Quote the text of all the records below line for line, leaving the pictures out.
══════
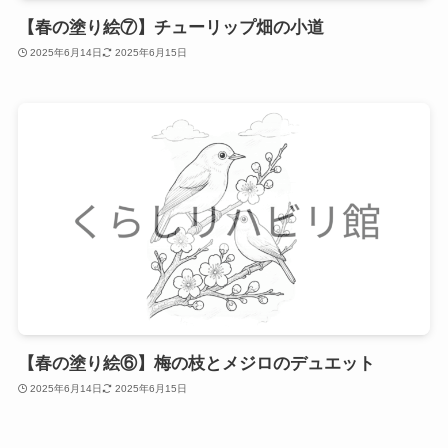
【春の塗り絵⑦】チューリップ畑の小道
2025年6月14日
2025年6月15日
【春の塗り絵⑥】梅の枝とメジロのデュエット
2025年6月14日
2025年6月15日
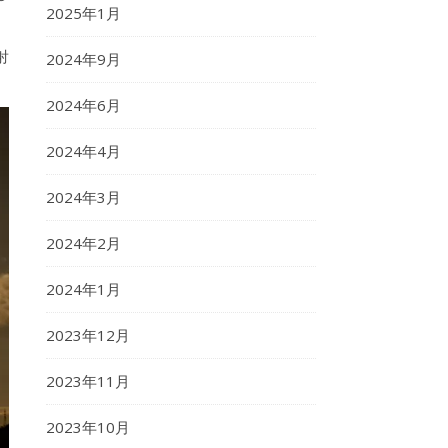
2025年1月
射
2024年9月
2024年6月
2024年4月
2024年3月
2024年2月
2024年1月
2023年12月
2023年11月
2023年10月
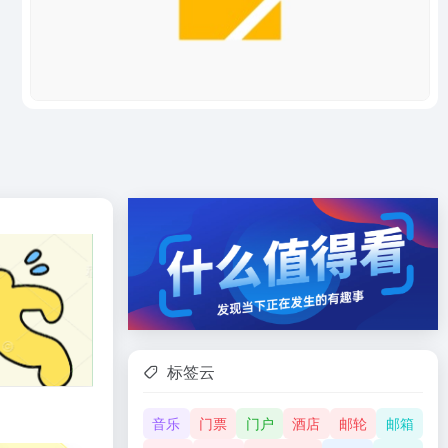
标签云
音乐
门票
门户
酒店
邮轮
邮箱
══════
• Exercise response:
【春の塗り絵⑦】チューリップ畑の小道
2025年6月14日
2025年6月15日
【春の塗り絵⑥】梅の枝とメジロのデュエット
2025年6月14日
2025年6月15日
2025年1月
射
2024年9月
2024年6月
2024年4月
2024年3月
2024年2月
2024年1月
2023年12月
2023年11月
2023年10月
标签云
音乐
门票
门户
酒店
邮轮
邮箱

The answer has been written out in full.